Mit einem Mal hellwach, setzte er sich aufrecht hin.
»Bitten Sie sie herein«, sagte er sofort. »Bringen Sie meinen besten Rotwein …«
»Könnte es sein, dass Sie weißen meinten, Sir?«, erkundigte sich der Diener zögernd.
»Nein, die Dame trinkt lieber roten«, gab Narraway mit Bestimmtheit zurück. »Und etwas Ordentliches zu essen. Dunkles Toastbrot – dünne Scheiben – und ein wenig Pastete.«
»Sehr wohl, Mylord«, sagte der Mann und betonte lächelnd den Titel, auf den er stolzer war als dessen Träger. Seiner festen Überzeugung nach war sein Herr eine bedeutende Persönlichkeit, die von der Regierung unterschätzt wurde, was er ihr nicht verzieh.

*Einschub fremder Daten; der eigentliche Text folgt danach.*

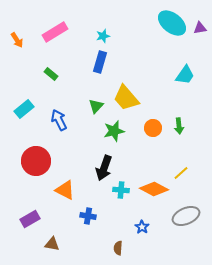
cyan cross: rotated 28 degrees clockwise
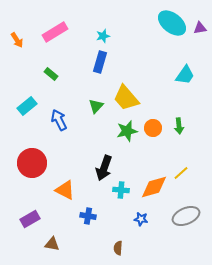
cyan rectangle: moved 3 px right, 3 px up
green star: moved 13 px right
red circle: moved 4 px left, 2 px down
orange diamond: moved 2 px up; rotated 44 degrees counterclockwise
blue star: moved 1 px left, 8 px up; rotated 24 degrees counterclockwise
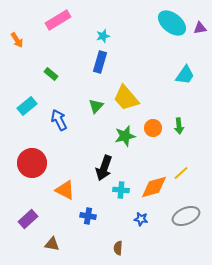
pink rectangle: moved 3 px right, 12 px up
green star: moved 2 px left, 5 px down
purple rectangle: moved 2 px left; rotated 12 degrees counterclockwise
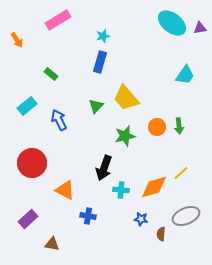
orange circle: moved 4 px right, 1 px up
brown semicircle: moved 43 px right, 14 px up
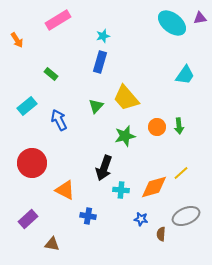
purple triangle: moved 10 px up
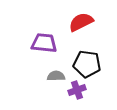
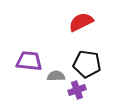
purple trapezoid: moved 15 px left, 18 px down
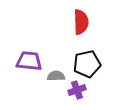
red semicircle: rotated 115 degrees clockwise
black pentagon: rotated 20 degrees counterclockwise
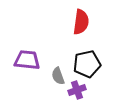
red semicircle: rotated 10 degrees clockwise
purple trapezoid: moved 2 px left, 1 px up
gray semicircle: moved 2 px right; rotated 108 degrees counterclockwise
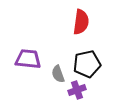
purple trapezoid: moved 1 px right, 1 px up
gray semicircle: moved 2 px up
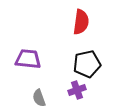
gray semicircle: moved 19 px left, 24 px down
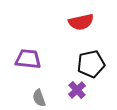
red semicircle: rotated 70 degrees clockwise
black pentagon: moved 4 px right
purple cross: rotated 24 degrees counterclockwise
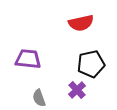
red semicircle: moved 1 px down
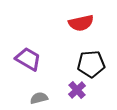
purple trapezoid: rotated 24 degrees clockwise
black pentagon: rotated 8 degrees clockwise
gray semicircle: rotated 96 degrees clockwise
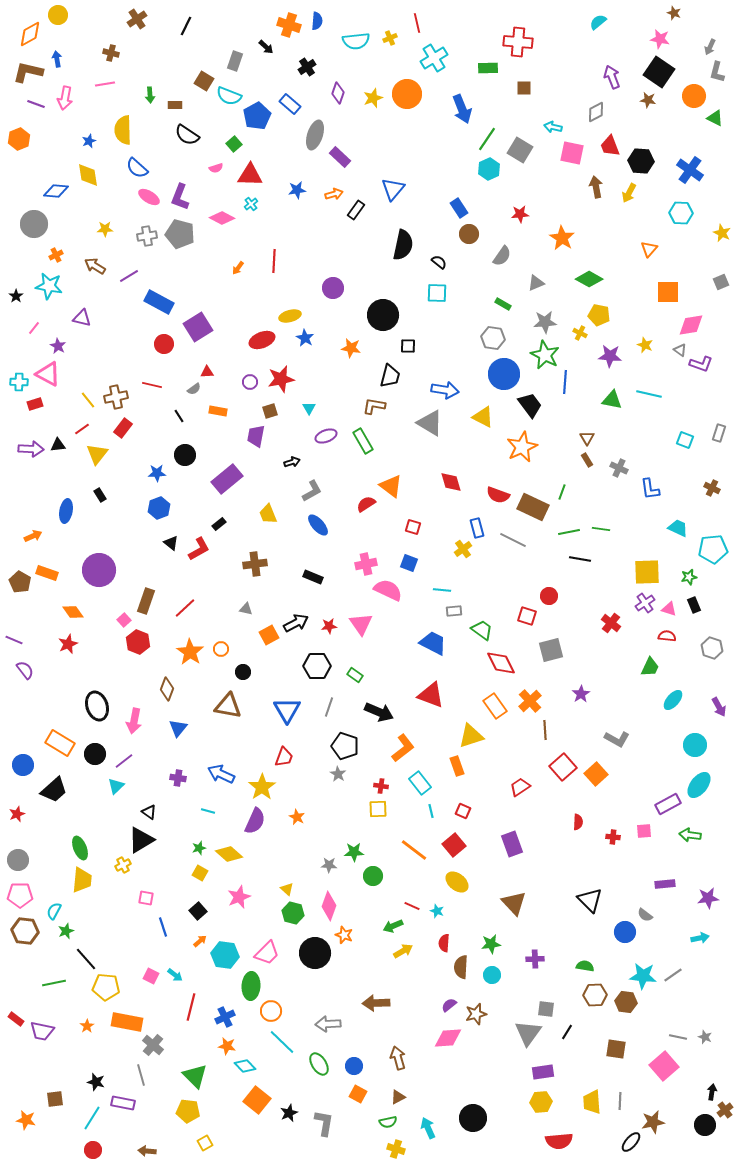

Narraway gönnte ihm die Freude. Der Mann diente ihm schon viele Jahre und hatte in guten wie in schlechten Zeiten zu ihm gehalten. Er verdiente es.
Im nächsten Augenblick kam Vespasia herein. Ihr Kleid war in einem dunklen Ton gehalten, der im Licht der Gaslampen weder blau noch lila aussah, sondern nach irgendetwas dazwischen – fast wie der Nachthimmel. Er hatte sie nie etwas Aufdringliches oder Grelles tragen sehen, doch wenn sie einen Raum betrat, sah niemand eine andere Frau an.
Er ging ihr entgegen. Sie war beinahe so groß wie er. Er erwog, ob er sie mit der üblichen Förmlichkeit begrüßen sollte, doch kannten sie einander inzwischen zu gut dafür, vor allem nach dem kürzlichen Fiasko in Irland und der Belagerung der Königin in ihrem Palast Osborne House auf der Isle of Wight, die sie gemeinsam mit der Monarchin durchgestanden hatten.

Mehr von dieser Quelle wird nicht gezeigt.